** Task input follows **

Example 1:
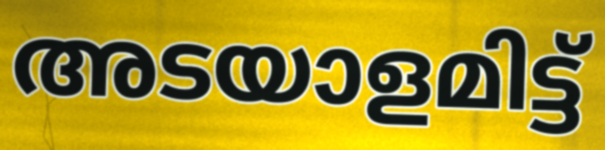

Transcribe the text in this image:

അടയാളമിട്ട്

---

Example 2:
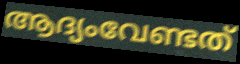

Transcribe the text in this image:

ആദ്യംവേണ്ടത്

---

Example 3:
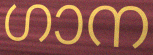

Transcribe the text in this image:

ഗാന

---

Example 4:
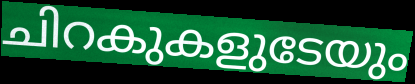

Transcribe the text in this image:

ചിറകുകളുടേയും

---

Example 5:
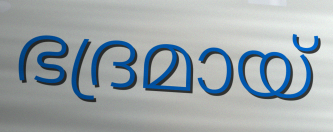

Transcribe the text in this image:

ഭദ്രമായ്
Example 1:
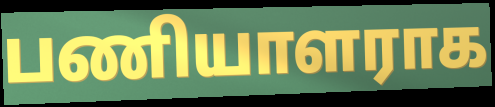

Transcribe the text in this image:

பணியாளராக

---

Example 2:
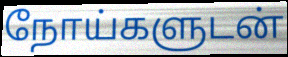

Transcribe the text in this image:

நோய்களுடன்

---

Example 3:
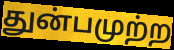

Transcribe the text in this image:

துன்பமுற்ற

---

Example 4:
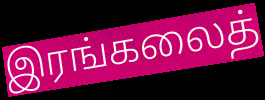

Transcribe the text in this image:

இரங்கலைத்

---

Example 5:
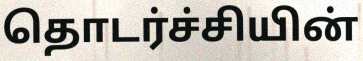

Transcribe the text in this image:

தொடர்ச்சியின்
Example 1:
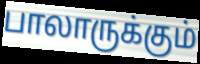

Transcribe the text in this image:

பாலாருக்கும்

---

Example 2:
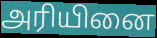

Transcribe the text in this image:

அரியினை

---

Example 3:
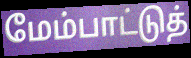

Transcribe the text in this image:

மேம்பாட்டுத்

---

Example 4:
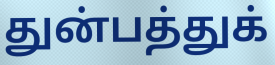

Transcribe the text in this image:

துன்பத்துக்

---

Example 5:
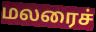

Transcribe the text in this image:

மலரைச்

** End of Task input **

### Exercise objective:
Retype the data word for word and keep the pictures out of it.

### Task response:
Example 1:

Transcribe the text in this image:

അടയാളമിട്ട്

---

Example 2:

Transcribe the text in this image:

ആദ്യംവേണ്ടത്

---

Example 3:

Transcribe the text in this image:

ഗാന

---

Example 4:

Transcribe the text in this image:

ചിറകുകളുടേയും

---

Example 5:

Transcribe the text in this image:

ഭദ്രമായ്
Example 1:

Transcribe the text in this image:

பணியாளராக

---

Example 2:

Transcribe the text in this image:

நோய்களுடன்

---

Example 3:

Transcribe the text in this image:

துன்பமுற்ற

---

Example 4:

Transcribe the text in this image:

இரங்கலைத்

---

Example 5:

Transcribe the text in this image:

தொடர்ச்சியின்
Example 1:

Transcribe the text in this image:

பாலாருக்கும்

---

Example 2:

Transcribe the text in this image:

அரியினை

---

Example 3:

Transcribe the text in this image:

மேம்பாட்டுத்

---

Example 4:

Transcribe the text in this image:

துன்பத்துக்

---

Example 5:

Transcribe the text in this image:

மலரைச்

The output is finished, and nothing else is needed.